As usual, Adobe have got it completely ass-backwards. Noone buys a Flash device. They buy an iPod, an iPhone or now an iPad, and they do it in ridiculous numbers. Flash not being on Apple’s devices has done exactly zero to harm sales and popularity of the device, and zero to harm the popularity and usable integrity of the platform.

Adobe’s statement would be better phrased as:

without iPhone OS suport, Flash developers and website designers will be unable to target the 100% of iPhone OS users, who represent the most financially lucrative consumer demographic. That’s why we’re falling over ourselves to salvage something with vapourware mutterings about CS5 producing “real” iPhone apps.

Oh, and while we’re talking about all those “great” flash sites, lets remember that when YouTube was faced with the opportunity of the iPhone, they went and rebuilt their entire system in h.264, and are now migrating to HTML5, Vimeo are going to HTML5, Zero Punctuation one of the web’s most popular video shows, has gone to h.264 (and the files are now about half the size of the Flash versions).

Cast your mind back to the start of the iPod, when everyone was declaring iPods to be the devil’s own product, and doomed to fail because it didn’t support .wma or .wmv or playsforsure or whatever Microsoft’s strategy of the nanosecond was. The vast majority of portable audio players supported MS’ formats, so all those poor Apple customers were being “locked out” of the “majority” of content.

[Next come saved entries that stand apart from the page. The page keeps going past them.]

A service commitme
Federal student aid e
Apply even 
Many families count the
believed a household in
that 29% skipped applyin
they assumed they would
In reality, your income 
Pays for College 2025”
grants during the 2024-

Yeah, how did that work out? Anyone recall? Oh wait, Apple gouged out Microsoft’s brains and violated the corpse before playsforsure got knifed by Microsoft in favour of their next failsforsure effort, Zune.

If you want to be successful in a consumer category, you have to play in Apple’s sandpit, because noone else is capable of delivering a compelling consumer experience. The most hilarious, or perhaps pitiful aspect of this is that this situation isn’t a result of illegal, monopolistic or anti-competitive tactics by Apple, it’s just that almost everyone in the consumer electronics business actively sucks at the job in comparison.

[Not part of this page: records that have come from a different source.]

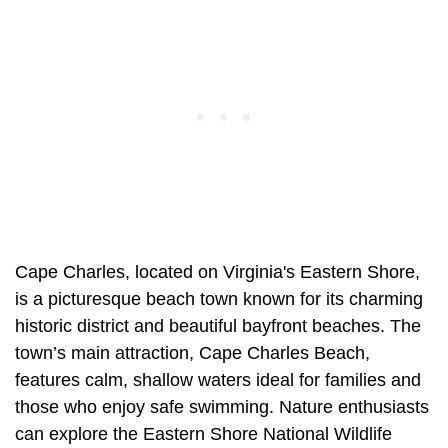
Cape Charles, located on Virginia's Eastern Shore,
is a picturesque beach town known for its charming
historic district and beautiful bayfront beaches. The
town’s main attraction, Cape Charles Beach,
features calm, shallow waters ideal for families and
those who enjoy safe swimming. Nature enthusiasts
can explore the Eastern Shore National Wildlife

Apple offers a manicured sandpit, your other options are craters of turned earth. Where do you want to play?

Apple Event Speculation

If Apple are about to launch a tablet style computer, I wonder if their recent purchase of an online advertising company Quattro is because they’ll be offering a centralised advertising service for tablet format publications, so that a publisher can just specify a place for an ad, and get a royalty paid direct by apple for the number of impressions the ad gets.

If they were to do this, I wouldn’t be surprised if Apple had a policy of text-only, or static ads – overly animated attention stealing ads are, I suspect, the reason people have developed both cognitive blindness for banner ads, as well as ad-blocking software.

A couple of hours until we find out.

EDIT: still waiting, but I thought I’d chime in a bit about why previous tablets have largely failed – in the Windows world, they’ve been about selling a windows computer that doesn’t need a keyboard – that’s the goal as far as microsoft and OEMs have been concerned. The goal hasn’t been “create the best digital magazine experience”, where the hardware and software are just the enabler, because people in the PC world haven’t really had the big picture vision to want to move the world in a particular direction as the goal, in the way Apple did with music. Microsoft doesn’t really want to change the world, they’re the established player, keeping the world the way it is, thankyou very much, is their be all and end all goal.